We have an agreement with NPA in principle that we are going to move the floating dock to Continental Shipyard and manage it via PPP. NIMASA would own the floating dock but get consultants to manage the facility while NPA would come in with the Continental Shipyard facility and we would agree on the sharing formula. From estimates, we discovered that we can generate up to N13billion per month from the floating dock if it is fully in use. In addition to that, we are expecting employment opportunities for over 350 people and we intend to train some indigenous maritime students to learn in terms of apprenticeship and mechanical engineering from the floating dock.
The next thing has to do with ship building. We have some ship building facilities in Nigeria, but we are taking stock to know whether they are fully in use and to know their capacity. We want to know the capacity of each of the ship building facilities and the kind of assistance they require. From our preliminary investigation, we discovered that most of these facilities are producing lower level vessels because of the economic situation of the country and lack of spare parts and other materials. We are engaging the government to see how some fiscal incentives could be introduced for the materials they import to produce ships.
We intend to approach the CBN to provide some incentives for the ship building sector. In Nigeria, the manufacturing sector and agricultural sector get such incentives so the ship building sector also deserves similar incentives. The aviation sector also enjoys such incentives when importing their spare parts. These are the issues in shipping development.
We have established a Joint Working Group with a representative from the IMO, INTERTANKO, ICS, and other oil company conglomerates. Every month we hold meetings via Skype to discuss issues in terms of progress and challenges in the shipping sector. It was through one of such meetings that the appreciation of the UN via IMO came for our activities in recent times.
Sometime recently, I saw a front page report on MMS Plus newspaper on seafarers training. Subsequently, I called those concerned to confirm the veracity of the statement. If it is true that NIMASA made such a statement, then we have to defend it. I don’t want to give you an incorrect figure, but the ball is in our court to defend our submission.
NIMASA would give substantial information on the figures soonest, because the relevant departments say they have evidence that supports such claims.
This is a wake-up call for NIMASA to gather its documentation and be able to state the number of the Nigerian Seafarers Development Programme (NSDP) students that have graduated, the number placed on seatime and employment. However, I can assure you that two weeks ago, the executive management confirmed the employment of some of the seafarers. Those who performed wonderfully were employed as full-fledged staff of NIMASA. We will get back to you on other details soonest.

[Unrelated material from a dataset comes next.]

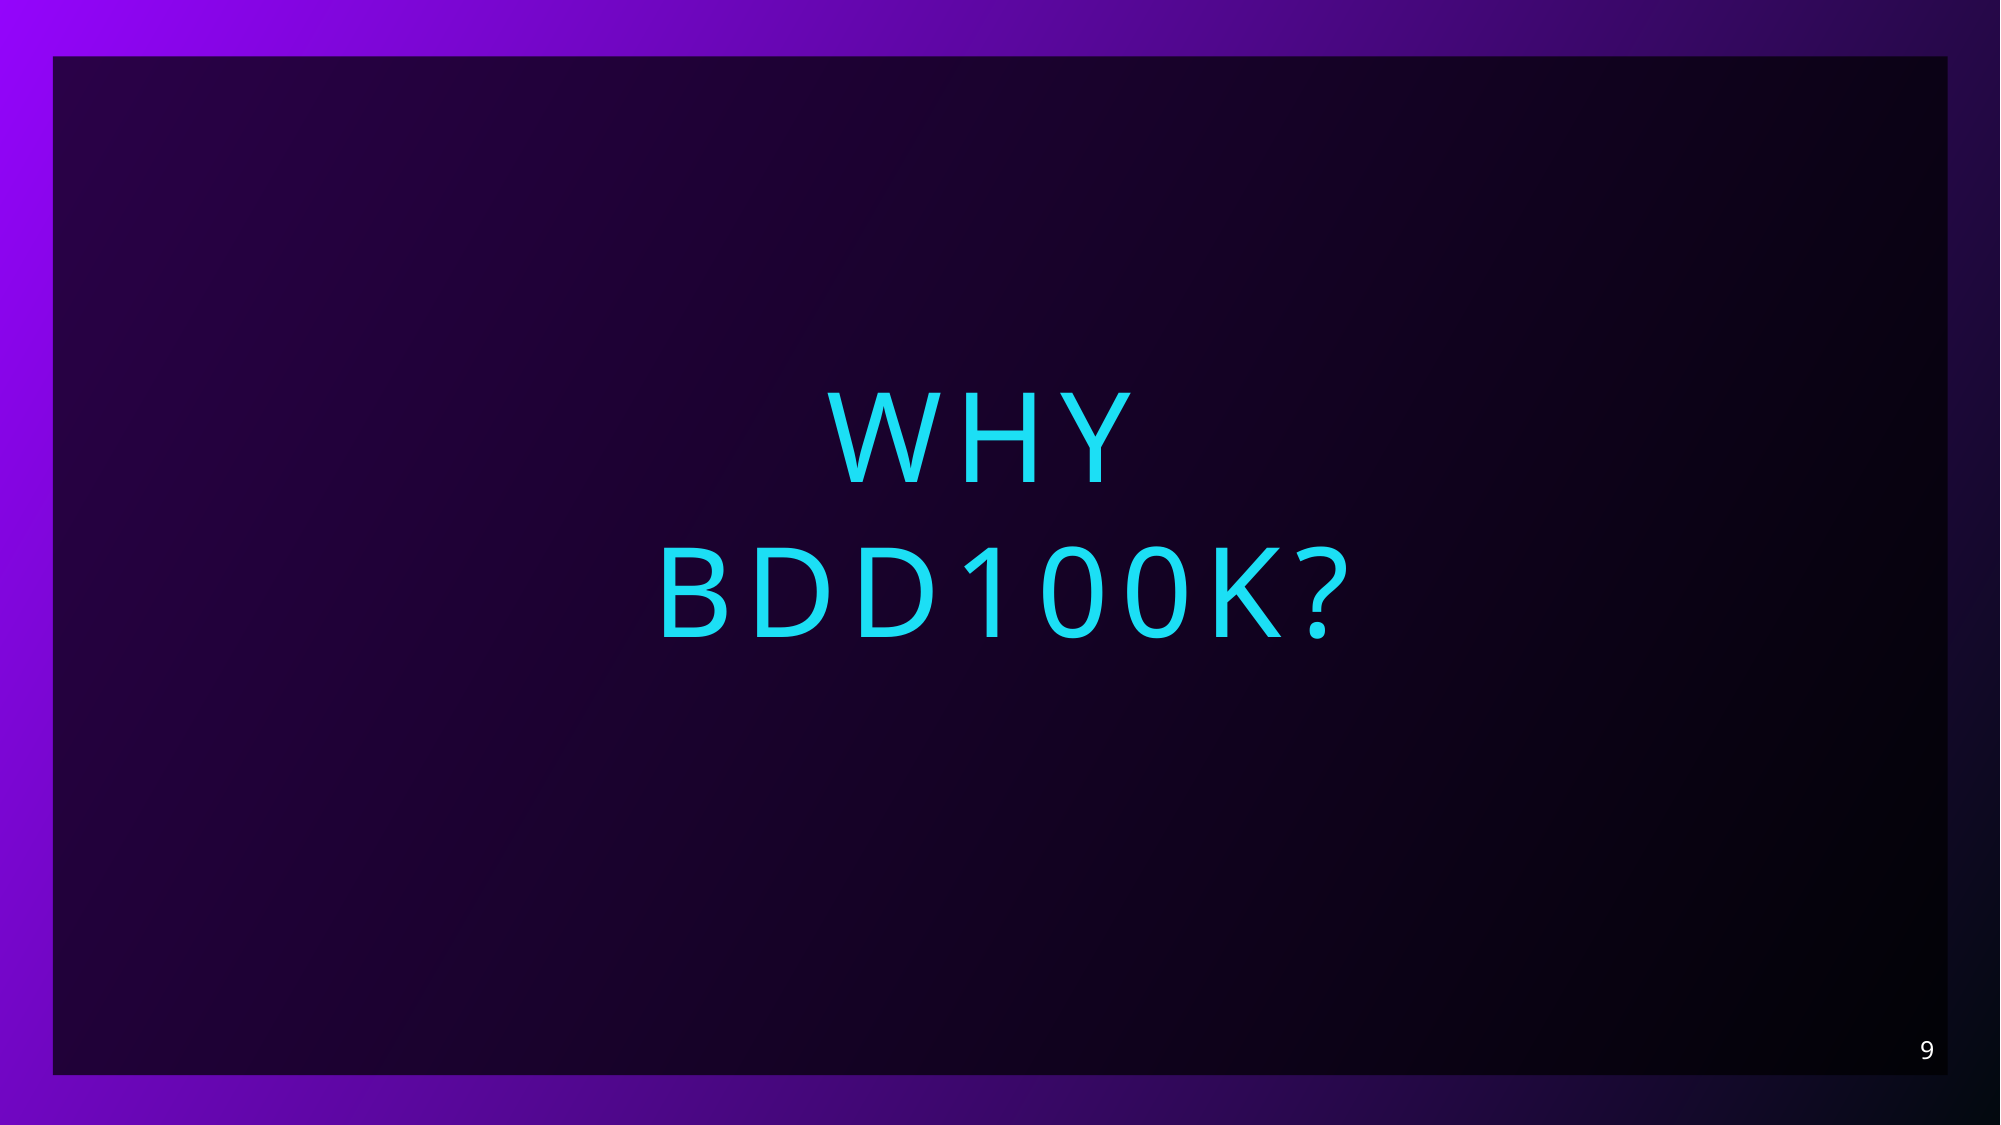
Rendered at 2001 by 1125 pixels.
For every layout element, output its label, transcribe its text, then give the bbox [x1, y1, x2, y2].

Revenue is important but it isn’t a core mandate of NIMASA. I can assure you that our main concern isn’t revenue but the 3s mentioned earlier. Maybe in the past we focused so much on revenue but today we have a situation where the international community is ready to swallow us for issues regarding maritime security.

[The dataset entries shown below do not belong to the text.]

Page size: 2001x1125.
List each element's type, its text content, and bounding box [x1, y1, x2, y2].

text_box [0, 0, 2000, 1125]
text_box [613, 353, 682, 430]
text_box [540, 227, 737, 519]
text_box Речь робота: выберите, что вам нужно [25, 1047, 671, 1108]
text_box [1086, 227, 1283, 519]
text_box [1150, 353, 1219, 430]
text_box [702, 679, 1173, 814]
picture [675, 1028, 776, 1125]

We would get our revenue in the course of discharging our responsibilities. As we deal with the issue of security, we would collect revenue involved such as sea protection levy. In terms of Cabotage, we would collect our 2 percent surcharge. In terms of international shipping, we would collect the 3 percent levy.
We will deal with the Flag State and Port State issues and downplay the issue of revenue. However, I’m not saying that revenue isn’t important to NIMASA, but it is not the most important issue.